The task force is expected to discuss a wide range of topics, primarily focusing on reforming the credit evaluation system. Changes are anticipated in the current credit assessment methods, which fail to adequately reflect the future potential of individual borrowers. Additionally, the task force will address issues related to the existing lending system, which primarily serves high-credit borrowers while imposing barriers for those with medium to low credit scores.
In response to the government's direction, the heads of major commercial banks generally expressed agreement. A survey conducted by Yonhap News among five major bank leaders, including Lee Hwan-joo of KB Kookmin Bank, Jung Sang-hyuk of Shinhan Bank, Lee Ho-sung of Hana Bank, Jeong Jin-wan of Woori Bank, and Kang Tae-young of NH Nonghyup Bank, revealed that none of the bank heads denied the public nature of banks.

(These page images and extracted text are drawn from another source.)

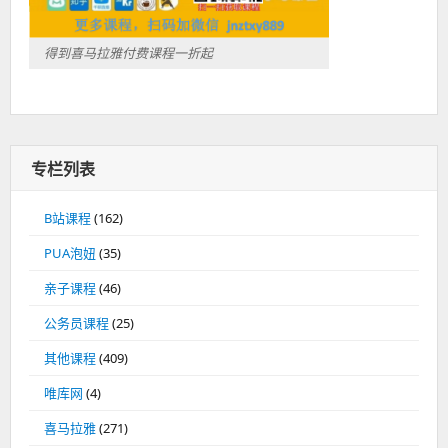
得到喜马拉雅付费课程一折起
专栏列表
B站课程
(162)
PUA泡妞
(35)
亲子课程
(46)
公务员课程
(25)
其他课程
(409)
唯库网
(4)
喜马拉雅
(271)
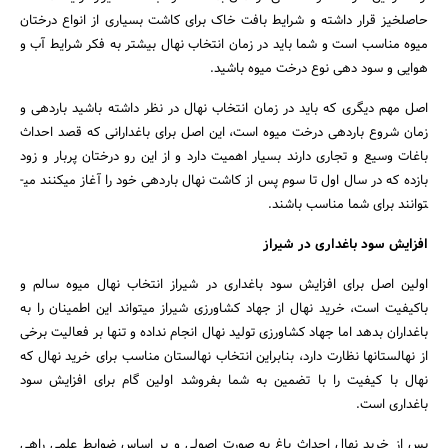
حاصلخیز قرار داشته و شرایط بافت خاک برای کاشت بسیاری از انواع درختان
میوه مناسب است و شما باید در زمان انتخاب نهال بیشتر به فکر شرایط آب و
هوایی و سود دهی نوع درخت میوه باشید.
اصل مهم دیگری که باید در زمان انتخاب نهال در نظر داشته باشید باردهی و
زمان شروع باردهی درخت میوه است، این اصل برای باغدارانی که قصد احداث
باغات وسیع و تجاری دارند بسیار اهمیت دارد و از این رو درختان پربار و زود
بازده که در سال اول تا سوم پس از کاشت نهال باردهی خود را آغاز می­کنند می­
توانند برای شما مناسب باشند.
افزایش سود باغداری در شیراز
اولین اصل برای افزایش سود باغداری در شیراز انتخاب نهال میوه سالم و
باکیفیت است، خرید نهال از جهاد کشاورزی شیراز می­تواند این اطمینان را به
باغداران بدهد اما جهاد کشاورزی تولید نهال انجام نداده و تنها بر فعالیت برخی
از نهالستان­ها نظارت دارد، بنابراین انتخاب نهالستان مناسب برای خرید نهال که
نهال با کیفیت را با تضمین به شما بفروشد اولین گام برای افزایش سود
باغداری است.
پس از خرید نهال احداث باغ به صورت اصولی و بر اساس ضوابط علمی راهی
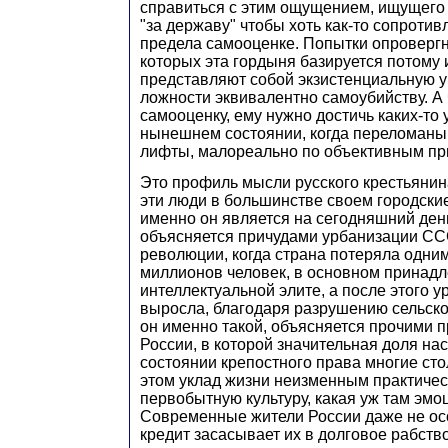
справиться с этим ощущением, ищущего
"за державу" чтобы хоть как-то сопроти
предела самооценке. Попытки опровергн
которых эта гордыня базируется потому 
представляют собой экзистенциальную уг
ложности эквивалентно самоубийству. А
самооценку, ему нужно достичь каких-то у
нынешнем состоянии, когда переломаны
лифты, малореально по объективным пр
Это профиль мысли русского крестьянина
эти люди в большинстве своем городские
именно он является на сегодняшний ден
объясняется причудами урбанизации СС
революции, когда страна потеряла одни
миллионов человек, в основном принадл
интеллектуальной элите, а после этого у
выросла, благодаря разрушению сельског
он именно такой, объясняется прочими 
России, в которой значительная доля на
состоянии крепостного права многие сто
этом уклад жизни неизменным практическ
первобытную культуру, какая уж там эмо
Современные жители России даже не осо
кредит засасывает их в долговое рабство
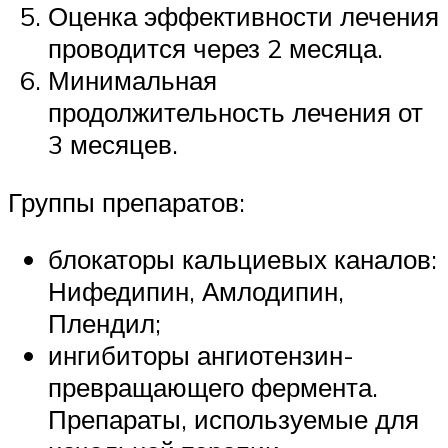
Оценка эффективности лечения
проводится через 2 месяца.
Минимальная
продолжительность лечения от
3 месяцев.
Группы препаратов:
блокаторы кальциевых каналов:
Нифедипин, Амлодипин,
Плендил;
ингибиторы ангиотензин-
превращающего фермента.
Препараты, используемые для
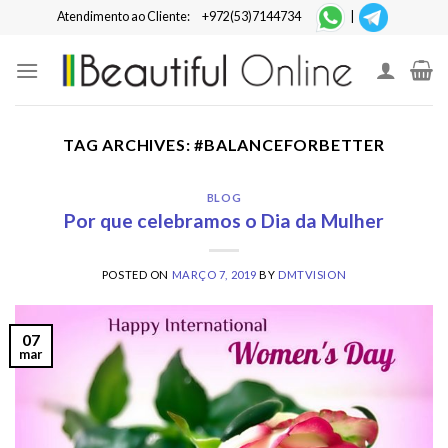
Skip
Atendimento ao Cliente:
+972(53)7144734
|
to
content
TAG ARCHIVES:
#BALANCEFORBETTER
BLOG
Por que celebramos o Dia da Mulher
POSTED ON
MARÇO 7, 2019
BY
DMTVISION
07
mar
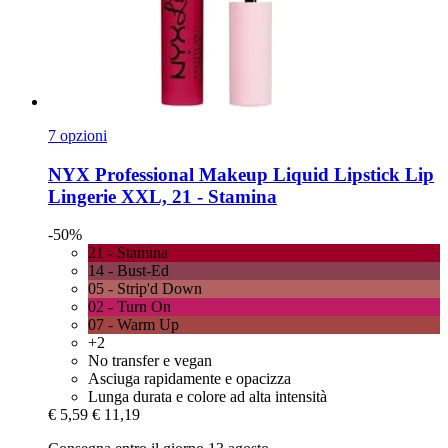
7 opzioni
NYX Professional Makeup
Liquid Lipstick Lip
Lingerie XXL, 21 -​ Stamina
-50%
21 - Stamina
14 - Bust-Ed
05 - Strip'd Down
02 - Turn On
07 - Warm Up
+2
No transfer e vegan
Asciuga rapidamente e opacizza
Lunga durata e colore ad alta intensità
€ 5,59
€ 11,19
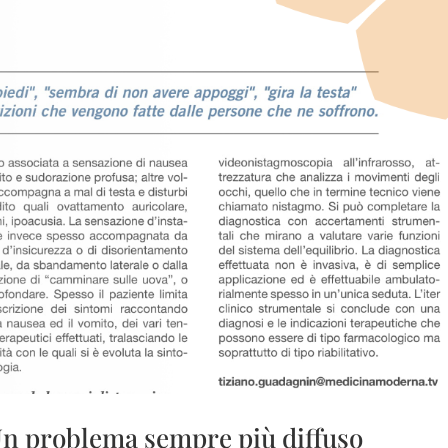
 Un problema sempre più diffuso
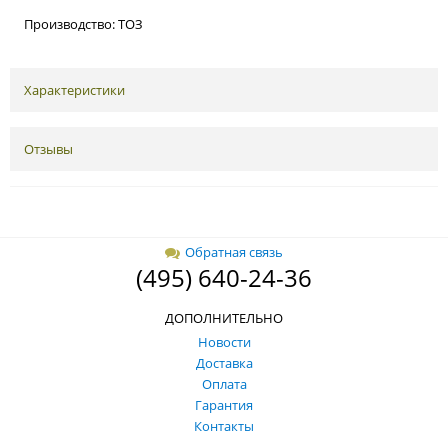
Производство: ТОЗ
Характеристики
Отзывы
Обратная связь
(495) 640-24-36
ДОПОЛНИТЕЛЬНО
Новости
Доставка
Оплата
Гарантия
Контакты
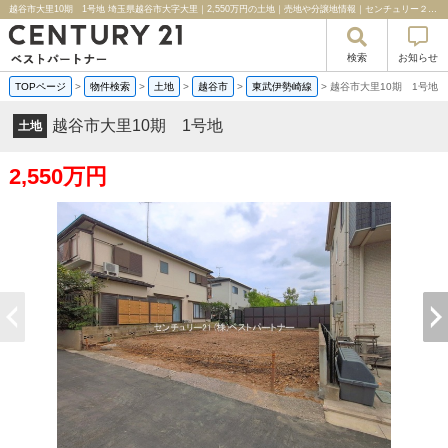
越谷市大里10期 1号地 埼玉県越谷市大字大里｜2,550万円の土地｜売地や分譲地情報｜センチュリー２１ベストパートナー
検索
お知らせ
TOPページ
>
物件検索
>
土地
>
越谷市
>
東武伊勢崎線
>
越谷市大里10期 1号地
越谷市大里10期 1号地
土地
2,550万円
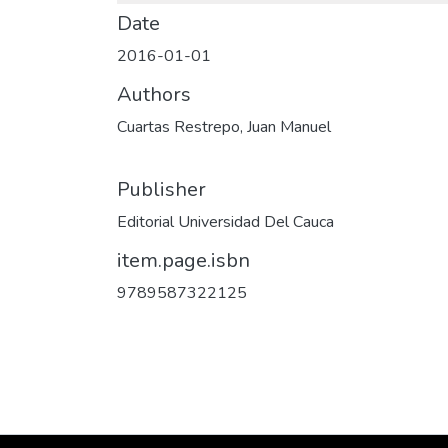
Date
2016-01-01
Authors
Cuartas Restrepo, Juan Manuel
Publisher
Editorial Universidad Del Cauca
item.page.isbn
9789587322125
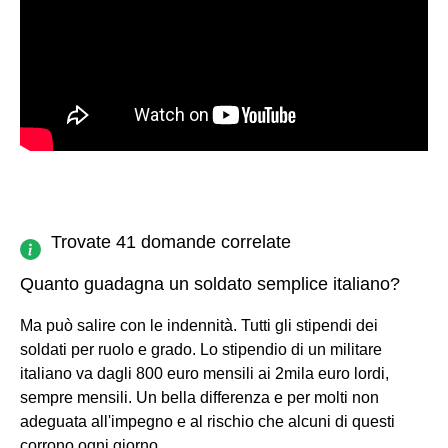
Trovate 41 domande correlate
Quanto guadagna un soldato semplice italiano?
Ma può salire con le indennità. Tutti gli stipendi dei
soldati per ruolo e grado. Lo stipendio di un militare
italiano va dagli 800 euro mensili ai 2mila euro lordi,
sempre mensili. Un bella differenza e per molti non
adeguata all'impegno e al rischio che alcuni di questi
corrono ogni giorno.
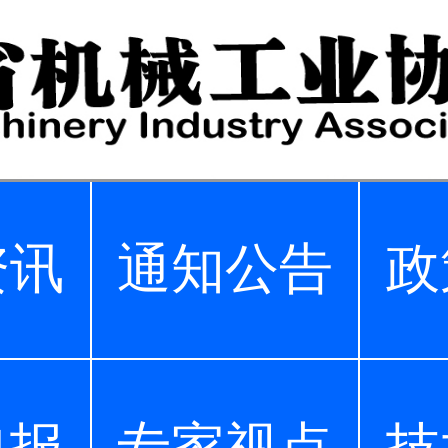
资讯
通知公告
政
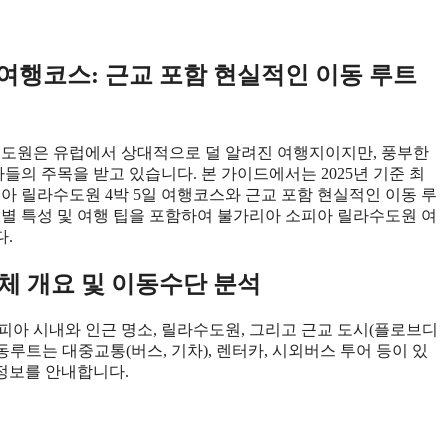
여행코스: 근교 포함 현실적인 이동 루트
도원은 유럽에서 상대적으로 덜 알려진 여행지이지만, 풍부한
들의 주목을 받고 있습니다. 본 가이드에서는 2025년 기준 최
아 릴라수도원 4박 5일 여행코스와 근교 포함 현실적인 이동 루
명소별 특성 및 여행 팁을 포함하여 불가리아 소피아 릴라수도원 여
.
전체 개요 및 이동수단 분석
소피아 시내와 인근 명소, 릴라수도원, 그리고 근교 도시(플로브디
동루트는 대중교통(버스, 기차), 렌터카, 시외버스 투어 등이 있
 정보를 안내합니다.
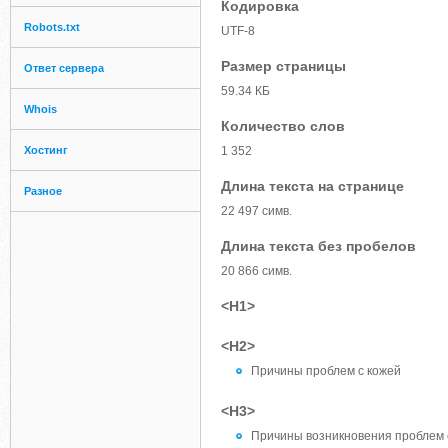
Кодировка
Robots.txt
UTF-8
Размер страницы
Ответ сервера
59.34 КБ
Whois
Количество слов
Хостинг
1 352
Длина текста на странице
Разное
22 497 симв.
Длина текста без пробелов
20 866 симв.
<H1>
<H2>
Причины проблем с кожей
<H3>
Причины возникновения проблем 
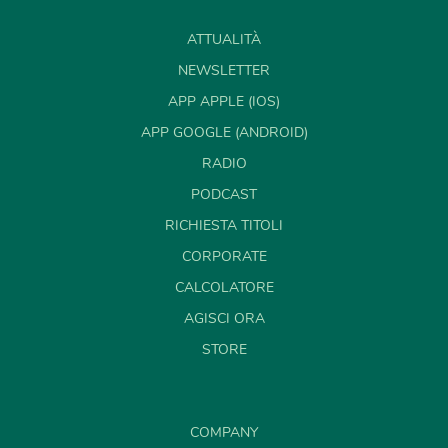
ATTUALITÀ
NEWSLETTER
APP APPLE (IOS)
APP GOOGLE (ANDROID)
RADIO
PODCAST
RICHIESTA TITOLI
CORPORATE
CALCOLATORE
AGISCI ORA
STORE
COMPANY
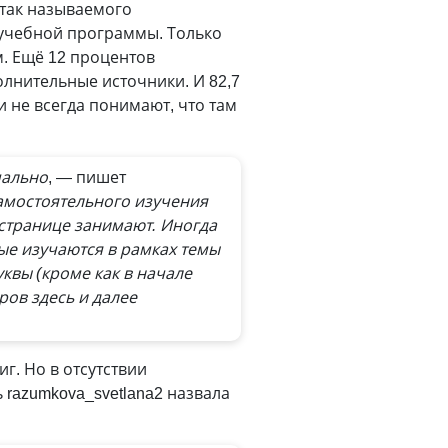
 так называемого
 учебной программы. Только
. Ещё 12 процентов
олнительные источники. И 82,7
и не всегда понимают, что там
чально
, — пишет
амостоятельного изучения
 странице занимают. Иногда
ые изучаются в рамках темы
уквы (кроме как в начале
ров здесь и далее
г. Но в отсутствии
 razumkova_svetlana2 назвала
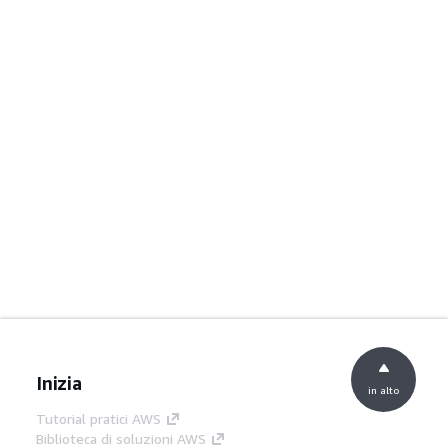
Inizia
in alto
Tutorial pratici AWS
Biblioteca di soluzioni AWS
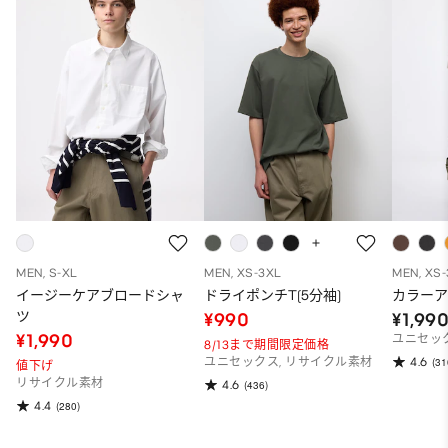
MEN, S-XL
MEN, XS-3XL
MEN, XS
イージーケアブロードシャ
ドライポンチT(5分袖)
カラー
ツ
¥990
¥1,99
¥1,990
ユニセッ
8/13まで期間限定価格
4.6
ユニセックス, リサイクル素材
(31
値下げ
リサイクル素材
4.6
(436)
4.4
(280)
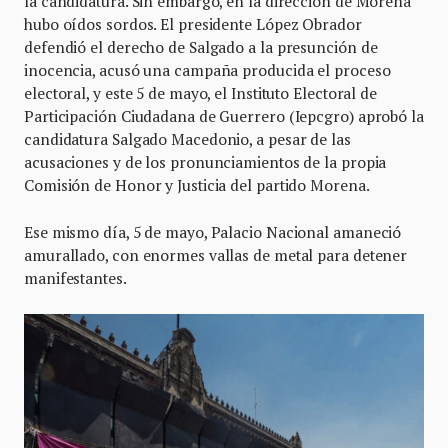
la candidatura. Sin embargo, en la dirección de Morena
hubo oídos sordos. El presidente López Obrador
defendió el derecho de Salgado a la presunción de
inocencia, acusó una campaña producida el proceso
electoral, y este 5 de mayo, el Instituto Electoral de
Participación Ciudadana de Guerrero (Iepcgro) aprobó la
candidatura Salgado Macedonio, a pesar de las
acusaciones y de los pronunciamientos de la propia
Comisión de Honor y Justicia del partido Morena.
Ese mismo día, 5 de mayo, Palacio Nacional amaneció
amurallado, con enormes vallas de metal para detener
manifestantes.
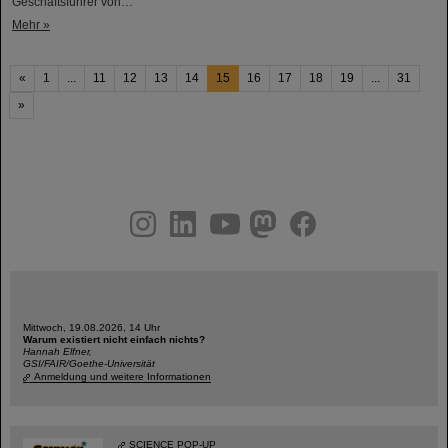
Geschäftsführer von…
Mehr »
«
1
...
11
12
13
14
15
16
17
18
19
...
31
»
instagram
linkedin
youtube
helmholtz.social
facebook
Mittwoch, 19.08.2026, 14 Uhr
Warum existiert nicht einfach nichts?
Hannah Elfner,
GSI/FAIR/Goethe-Universität
Anmeldung und weitere Informationen
SCIENCE POP-UP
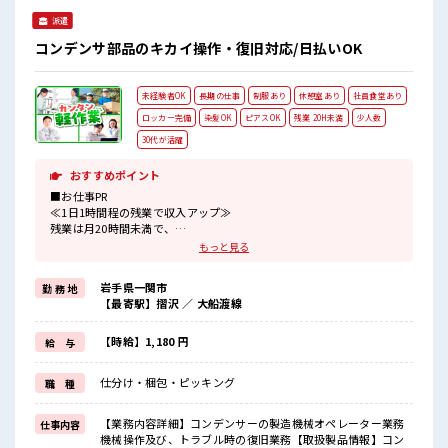
派遣
コンデンサ部品のキカイ操作・復旧対応/日払いOK
未経験者OK
長期の仕事
制服あり
休憩室あり
社員食堂あり
ロッカー完備
染髪OK
ピアスOK
残業 20H未満
少人数
30代が活躍
おすすめポイント
■お仕事PR
≪1日1時間程の残業で収入アップ≫
残業は月20時間未満で、
ほどよく稼げます♪
もっと見る
≪ヘアカラーOKで自由な雰囲気の職場≫
明るすぎたり奇抜でなければ基本的に自由！
岩手県一関市
勤 務 地
(規定有)≪機能的な制服アリ≫
【最寄駅】摺沢 ／ 大船渡線
制服があるので、
毎日の服装の悩み解消♪
≪初めての仕事だけど自分にもできそう≫
【時給】1,180 円
給 与
新しいことにチャレンジするのは不安だけど、
しっかり働く環境が整っています！
仕分け・梱包・ピッキング
職 種
イチからスキルUP・ステップUP目指していきましょう！
≪自分に合った期間で働ける≫
福利厚生が整った派遣のお仕事です！
【業務内容詳細】コンデンサーの製造機械オペレーター業務
仕事内容
機械操作及び、トラブル時の復旧業務【取扱製品情報】コン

All bank leaders acknowledged that “banks have a quasi-public institution nature,” stating, “While banks operate as businesses based on market principles, they conduct operations on a public foundation that includes state authorization, trust, depositor protection, and financial stability, which imposes a much higher level of public nature and social responsibility than ordinary companies.”
Regarding the criticism that vulnerable borrowers are excluded from the existing credit evaluation system, they noted, “It is time to evolve from a simple selective finance model to a data and technology-based 'discovery finance.' We are enhancing financial accessibility through the advancement of credit evaluation by combining existing financial data with non-financial alternative data.”
However, there were overall concerns about evaluating how much inclusive finance has been implemented and the potential for profit or loss based on that evaluation. One bank leader pointed out, “If the expansion of uniform inclusive finance is evaluated solely based on loan volume or interest rates, it could ultimately burden the real economy and increase risks across the market in the long run.”
Other bank leaders also expressed worries that “excessive interest rate reductions or debt relief could create a sense of relative deprivation and moral hazard for diligent repayers,” and that “a focus on short-term results could distort market functions and worsen soundness,” potentially burdening the autonomy and stability of financial institutions.
* This article has been translated by AI.